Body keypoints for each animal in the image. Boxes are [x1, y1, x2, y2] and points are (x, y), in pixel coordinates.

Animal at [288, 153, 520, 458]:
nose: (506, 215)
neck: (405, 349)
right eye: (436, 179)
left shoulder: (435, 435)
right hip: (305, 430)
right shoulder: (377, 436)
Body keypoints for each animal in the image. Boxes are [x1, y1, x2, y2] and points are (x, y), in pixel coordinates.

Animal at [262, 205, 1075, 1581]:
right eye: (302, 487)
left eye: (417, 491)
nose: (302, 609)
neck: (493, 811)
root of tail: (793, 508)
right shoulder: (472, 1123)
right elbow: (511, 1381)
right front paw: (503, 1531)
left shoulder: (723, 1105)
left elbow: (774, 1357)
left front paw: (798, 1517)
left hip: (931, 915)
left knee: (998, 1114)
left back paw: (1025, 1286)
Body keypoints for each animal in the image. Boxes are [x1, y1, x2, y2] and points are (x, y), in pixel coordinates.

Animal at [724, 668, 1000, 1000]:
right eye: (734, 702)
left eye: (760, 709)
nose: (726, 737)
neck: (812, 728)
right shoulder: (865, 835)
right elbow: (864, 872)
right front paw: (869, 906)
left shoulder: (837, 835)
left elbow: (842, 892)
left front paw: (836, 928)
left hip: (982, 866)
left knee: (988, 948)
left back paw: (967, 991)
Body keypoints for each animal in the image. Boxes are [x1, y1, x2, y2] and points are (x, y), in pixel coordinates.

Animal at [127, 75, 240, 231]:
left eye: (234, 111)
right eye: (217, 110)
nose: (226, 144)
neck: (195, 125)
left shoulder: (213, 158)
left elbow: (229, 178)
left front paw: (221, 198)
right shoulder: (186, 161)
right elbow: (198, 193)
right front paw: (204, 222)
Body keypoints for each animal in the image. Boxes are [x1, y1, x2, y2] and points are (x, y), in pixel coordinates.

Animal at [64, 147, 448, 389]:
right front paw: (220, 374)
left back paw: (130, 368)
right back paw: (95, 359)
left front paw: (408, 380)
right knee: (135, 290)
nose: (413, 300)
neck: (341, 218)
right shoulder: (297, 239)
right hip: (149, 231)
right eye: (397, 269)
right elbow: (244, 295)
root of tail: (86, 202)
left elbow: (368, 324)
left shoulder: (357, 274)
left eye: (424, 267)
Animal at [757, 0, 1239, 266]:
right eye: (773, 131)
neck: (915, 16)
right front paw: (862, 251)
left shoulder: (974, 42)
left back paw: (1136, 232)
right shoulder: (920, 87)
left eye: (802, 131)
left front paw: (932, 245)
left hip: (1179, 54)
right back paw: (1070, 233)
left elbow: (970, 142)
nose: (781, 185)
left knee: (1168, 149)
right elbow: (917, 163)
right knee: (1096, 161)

# Problem requirements
Copy out all lines from the material above that contain the string "shoulder".

# Response
left shoulder: (435, 435)
right shoulder: (377, 436)
right shoulder: (472, 1123)
left shoulder: (723, 1105)
right shoulder: (865, 835)
left shoulder: (837, 835)
left shoulder: (213, 158)
right shoulder: (186, 161)
right shoulder: (297, 239)
left shoulder: (357, 274)
left shoulder: (974, 42)
right shoulder: (920, 87)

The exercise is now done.